The problem: Up to and including the line with "(6)  In indexing", restate the records below word for word, beginning with their first line.

*** Records to process Section Begins ***

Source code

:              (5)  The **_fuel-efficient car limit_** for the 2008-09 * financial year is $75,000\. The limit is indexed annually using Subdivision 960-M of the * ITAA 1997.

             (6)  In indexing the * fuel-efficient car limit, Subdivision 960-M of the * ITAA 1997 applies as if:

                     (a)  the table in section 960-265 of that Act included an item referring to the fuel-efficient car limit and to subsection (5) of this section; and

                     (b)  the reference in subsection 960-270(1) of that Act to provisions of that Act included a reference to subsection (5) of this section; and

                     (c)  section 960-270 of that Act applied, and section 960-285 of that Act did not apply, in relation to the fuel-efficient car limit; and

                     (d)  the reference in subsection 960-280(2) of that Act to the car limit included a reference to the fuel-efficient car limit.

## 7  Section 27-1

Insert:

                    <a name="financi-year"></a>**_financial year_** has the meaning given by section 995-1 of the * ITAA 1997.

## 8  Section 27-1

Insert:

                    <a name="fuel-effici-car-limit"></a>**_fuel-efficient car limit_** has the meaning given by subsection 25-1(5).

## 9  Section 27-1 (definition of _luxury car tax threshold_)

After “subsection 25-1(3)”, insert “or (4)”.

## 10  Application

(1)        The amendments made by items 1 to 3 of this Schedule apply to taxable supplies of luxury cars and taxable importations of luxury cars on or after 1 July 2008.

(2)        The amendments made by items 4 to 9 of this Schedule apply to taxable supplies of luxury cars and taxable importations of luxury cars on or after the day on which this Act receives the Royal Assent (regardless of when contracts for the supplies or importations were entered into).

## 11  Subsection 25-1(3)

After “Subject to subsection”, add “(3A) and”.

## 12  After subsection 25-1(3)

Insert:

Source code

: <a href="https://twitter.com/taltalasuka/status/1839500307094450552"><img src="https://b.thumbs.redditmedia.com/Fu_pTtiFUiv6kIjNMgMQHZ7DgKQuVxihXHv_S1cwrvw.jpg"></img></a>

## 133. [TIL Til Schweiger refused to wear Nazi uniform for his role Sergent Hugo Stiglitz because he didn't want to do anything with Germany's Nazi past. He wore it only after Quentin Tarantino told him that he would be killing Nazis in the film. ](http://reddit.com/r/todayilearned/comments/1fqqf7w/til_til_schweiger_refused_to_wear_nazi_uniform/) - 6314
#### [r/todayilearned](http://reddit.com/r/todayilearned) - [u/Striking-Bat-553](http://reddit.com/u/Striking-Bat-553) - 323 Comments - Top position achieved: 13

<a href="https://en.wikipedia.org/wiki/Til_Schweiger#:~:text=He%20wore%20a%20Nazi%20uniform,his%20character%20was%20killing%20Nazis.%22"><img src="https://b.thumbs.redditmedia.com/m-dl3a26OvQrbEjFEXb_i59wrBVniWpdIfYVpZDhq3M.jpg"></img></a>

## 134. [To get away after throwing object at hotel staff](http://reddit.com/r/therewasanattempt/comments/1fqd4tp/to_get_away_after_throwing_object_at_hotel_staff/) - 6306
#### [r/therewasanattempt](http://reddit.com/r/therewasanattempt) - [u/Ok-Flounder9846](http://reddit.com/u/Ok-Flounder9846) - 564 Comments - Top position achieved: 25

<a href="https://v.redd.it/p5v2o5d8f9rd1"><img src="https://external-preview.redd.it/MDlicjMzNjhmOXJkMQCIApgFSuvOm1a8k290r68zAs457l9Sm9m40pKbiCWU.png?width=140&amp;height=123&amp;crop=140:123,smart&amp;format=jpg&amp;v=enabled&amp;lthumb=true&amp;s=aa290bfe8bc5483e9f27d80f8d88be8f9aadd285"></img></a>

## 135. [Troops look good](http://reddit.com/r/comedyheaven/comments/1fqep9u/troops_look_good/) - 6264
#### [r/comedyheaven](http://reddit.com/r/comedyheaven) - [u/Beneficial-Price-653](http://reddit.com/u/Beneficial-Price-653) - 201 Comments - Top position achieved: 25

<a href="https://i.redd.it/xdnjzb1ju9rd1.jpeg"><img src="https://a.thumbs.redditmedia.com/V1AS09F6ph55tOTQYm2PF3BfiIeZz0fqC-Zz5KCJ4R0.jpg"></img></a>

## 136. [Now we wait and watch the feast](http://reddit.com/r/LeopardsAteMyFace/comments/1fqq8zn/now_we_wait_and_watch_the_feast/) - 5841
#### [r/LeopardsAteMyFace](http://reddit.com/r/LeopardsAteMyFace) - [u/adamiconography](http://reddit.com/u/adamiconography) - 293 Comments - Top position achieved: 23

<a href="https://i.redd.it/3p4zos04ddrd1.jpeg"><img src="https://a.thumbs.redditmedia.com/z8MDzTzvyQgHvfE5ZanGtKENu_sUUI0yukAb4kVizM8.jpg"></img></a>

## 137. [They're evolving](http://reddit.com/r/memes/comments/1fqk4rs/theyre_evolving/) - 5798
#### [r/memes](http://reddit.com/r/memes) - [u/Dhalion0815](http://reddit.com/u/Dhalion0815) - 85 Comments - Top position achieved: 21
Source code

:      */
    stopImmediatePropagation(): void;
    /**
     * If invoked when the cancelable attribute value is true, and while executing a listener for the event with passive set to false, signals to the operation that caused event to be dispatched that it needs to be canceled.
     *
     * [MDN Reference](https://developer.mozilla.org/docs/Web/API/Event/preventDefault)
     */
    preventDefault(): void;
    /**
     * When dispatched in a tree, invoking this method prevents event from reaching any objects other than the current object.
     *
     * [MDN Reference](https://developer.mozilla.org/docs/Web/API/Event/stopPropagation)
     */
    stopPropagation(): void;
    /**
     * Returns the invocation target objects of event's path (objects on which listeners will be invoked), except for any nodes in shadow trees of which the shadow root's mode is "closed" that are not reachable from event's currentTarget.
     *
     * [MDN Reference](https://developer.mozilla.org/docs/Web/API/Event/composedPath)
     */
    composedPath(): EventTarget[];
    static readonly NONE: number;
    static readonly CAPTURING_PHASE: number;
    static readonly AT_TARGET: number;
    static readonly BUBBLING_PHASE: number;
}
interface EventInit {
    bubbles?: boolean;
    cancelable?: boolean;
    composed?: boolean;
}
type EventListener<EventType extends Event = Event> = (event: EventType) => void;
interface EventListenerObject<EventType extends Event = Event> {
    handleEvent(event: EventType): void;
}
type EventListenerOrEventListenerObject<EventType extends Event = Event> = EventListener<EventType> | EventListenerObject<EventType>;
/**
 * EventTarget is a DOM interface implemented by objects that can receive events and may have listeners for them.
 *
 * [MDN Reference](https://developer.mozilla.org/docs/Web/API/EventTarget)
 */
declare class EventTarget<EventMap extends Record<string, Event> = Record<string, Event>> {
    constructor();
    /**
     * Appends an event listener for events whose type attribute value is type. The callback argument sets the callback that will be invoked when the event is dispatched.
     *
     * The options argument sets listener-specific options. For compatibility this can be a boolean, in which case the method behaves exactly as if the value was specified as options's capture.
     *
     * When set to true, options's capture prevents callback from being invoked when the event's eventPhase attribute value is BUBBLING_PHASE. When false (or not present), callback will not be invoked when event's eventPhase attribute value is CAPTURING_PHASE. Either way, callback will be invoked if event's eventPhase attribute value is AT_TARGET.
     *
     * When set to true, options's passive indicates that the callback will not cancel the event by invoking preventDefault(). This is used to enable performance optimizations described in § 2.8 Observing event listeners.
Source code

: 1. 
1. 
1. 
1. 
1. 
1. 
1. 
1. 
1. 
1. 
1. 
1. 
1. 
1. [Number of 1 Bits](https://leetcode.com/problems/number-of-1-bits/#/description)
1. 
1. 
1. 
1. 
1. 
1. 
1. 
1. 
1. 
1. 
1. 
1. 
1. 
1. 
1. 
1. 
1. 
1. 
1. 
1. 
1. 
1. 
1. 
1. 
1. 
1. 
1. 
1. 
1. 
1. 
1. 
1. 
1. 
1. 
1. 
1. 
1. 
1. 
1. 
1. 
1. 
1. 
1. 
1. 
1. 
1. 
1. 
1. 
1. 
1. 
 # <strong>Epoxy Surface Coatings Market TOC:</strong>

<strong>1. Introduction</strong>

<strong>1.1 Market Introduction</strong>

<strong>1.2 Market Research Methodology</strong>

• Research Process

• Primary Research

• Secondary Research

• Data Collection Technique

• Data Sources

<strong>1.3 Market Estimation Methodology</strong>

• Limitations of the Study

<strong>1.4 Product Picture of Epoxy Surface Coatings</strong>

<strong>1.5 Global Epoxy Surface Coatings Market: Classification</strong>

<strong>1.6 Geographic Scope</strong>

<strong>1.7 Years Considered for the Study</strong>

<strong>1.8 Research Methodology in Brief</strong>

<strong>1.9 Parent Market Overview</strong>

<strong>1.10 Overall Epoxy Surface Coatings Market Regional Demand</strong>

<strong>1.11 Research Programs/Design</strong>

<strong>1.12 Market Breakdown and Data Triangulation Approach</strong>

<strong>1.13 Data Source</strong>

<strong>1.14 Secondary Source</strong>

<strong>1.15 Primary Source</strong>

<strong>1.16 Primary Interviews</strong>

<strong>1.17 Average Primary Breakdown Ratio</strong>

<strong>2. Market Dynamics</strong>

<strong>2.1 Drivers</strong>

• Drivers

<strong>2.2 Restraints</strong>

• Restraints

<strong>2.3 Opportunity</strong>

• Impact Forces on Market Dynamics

*** Records to process Section Ends ***

Solution for this problem:
Source code

:              (5)  The **_fuel-efficient car limit_** for the 2008-09 * financial year is $75,000\. The limit is indexed annually using Subdivision 960-M of the * ITAA 1997.

             (6)  In indexing the * fuel-efficient car limit, Subdivision 960-M of the * ITAA 1997 applies as if:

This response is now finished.